Use the recommended 401k targets for your age group as a savings benchmark. If you find you’re below the averages, take steps to increase your 401k contributions. Consistently saving over time, avoiding withdrawals, and earning solid returns are key to building the 401k balance you’ll need to live comfortably throughout retirement.

How Much You Should Save In Your 401K By Age


How much is a good amount to have in 401k for when you retire?

Some industry experts say the magic savings number for retirement is 10 times your annual salary by the time you’re 67. Another strategy is to save 10%-15% of your pre-tax salary throughout your career. Everyone’s financial situation is different, so the amount they need to save in their 401(k) is, too.

Is 500k in 401k enough to retire?

Yes, it is possible to retire comfortably on $500k. This amount allows for an annual withdrawal of $20,000 from the age of 60 to 85, covering 25 years. If $20,000 a year, or $1,667 a month, meets your lifestyle needs, then $500k is enough for your retirement.
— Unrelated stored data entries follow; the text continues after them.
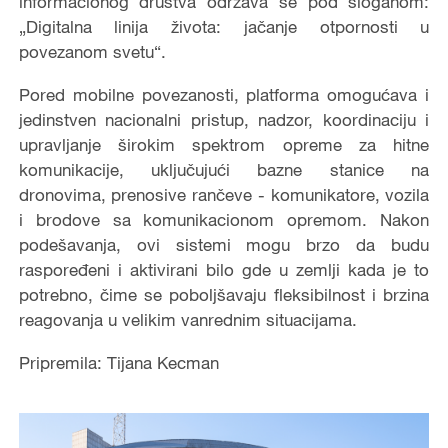
informacionog društva održava se pod sloganom:
„Digitalna linija života: jačanje otpornosti u
povezanom svetu“.
Pored mobilne povezanosti, platforma omogućava i
jedinstven nacionalni pristup, nadzor, koordinaciju i
upravljanje širokim spektrom opreme za hitne
komunikacije, uključujući bazne stanice na
dronovima, prenosive rančeve - komunikatore, vozila
i brodove sa komunikacionom opremom. Nakon
podešavanja, ovi sistemi mogu brzo da budu
raspoređeni i aktivirani bilo gde u zemlji kada je to
potrebno, čime se poboljšavaju fleksibilnost i brzina
reagovanja u velikim vanrednim situacijama.
Pripremila: Tijana Kecman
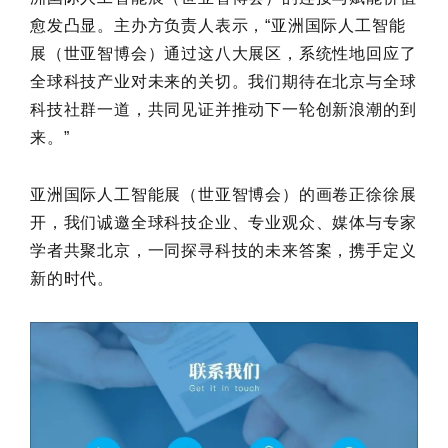
愈发凸显。主办方负责人表示，“亚洲国际人工智能
展（世亚智博会）通过这八大展区，系统性地回应了
全球科技产业对未来的关切。我们期待在北京与全球
科技社群一道，共同见证并推动下一轮创新浪潮的到
来。”
亚洲国际人工智能展（世亚智博会）的画卷正徐徐展
开，我们诚邀全球科技企业、专业观众、媒体与专家
学者共聚北京，一同探寻科技的未来答案，携手定义
新的时代。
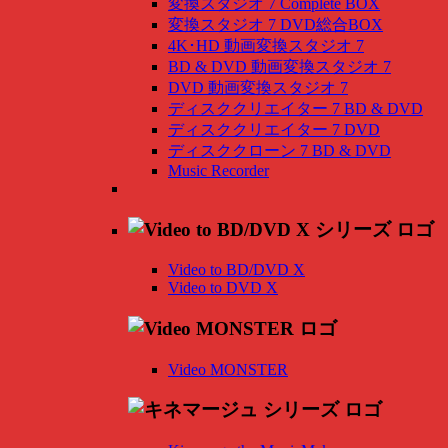
変換スタジオ 7 Complete BOX
変換スタジオ 7 DVD総合BOX
4K･HD 動画変換スタジオ 7
BD & DVD 動画変換スタジオ 7
DVD 動画変換スタジオ 7
ディスククリエイター 7 BD & DVD
ディスククリエイター 7 DVD
ディスククローン 7 BD & DVD
Music Recorder
Video to BD/DVD X
Video to DVD X
Video MONSTER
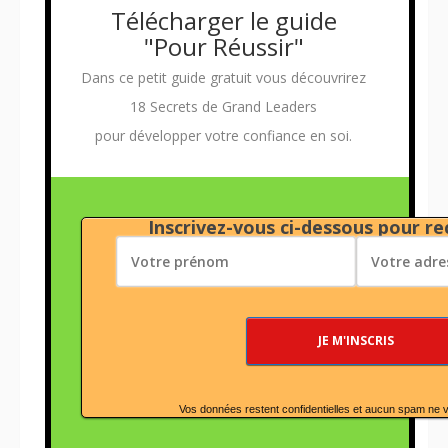
Télécharger le guide
"Pour Réussir"
Dans ce petit guide gratuit vous découvrirez
18 Secrets de Grand Leaders
pour développer votre confiance en soi.
Inscrivez-vous ci-dessous pour rec
Vos données restent confidentielles et aucun spam ne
Can I retire at 62 with $400,000 in 401k?

With $400,000, if you buy an annuity at age 62 and then retire, you might expect monthly payments of around $2,400 for the rest of your life. This comes to about $28,800 per year in guaranteed income according to one estimate.

Can I retire with $300000 in my 401k?

Let’s walk through the scenario. With $300,000 planned for your use as a retiree, a retirement age of 50, and an anticipated life expectancy of 85 years, you need that money to last you 35 years. This should mean that your yearly income is around $8,571, and your monthly payment is around $714.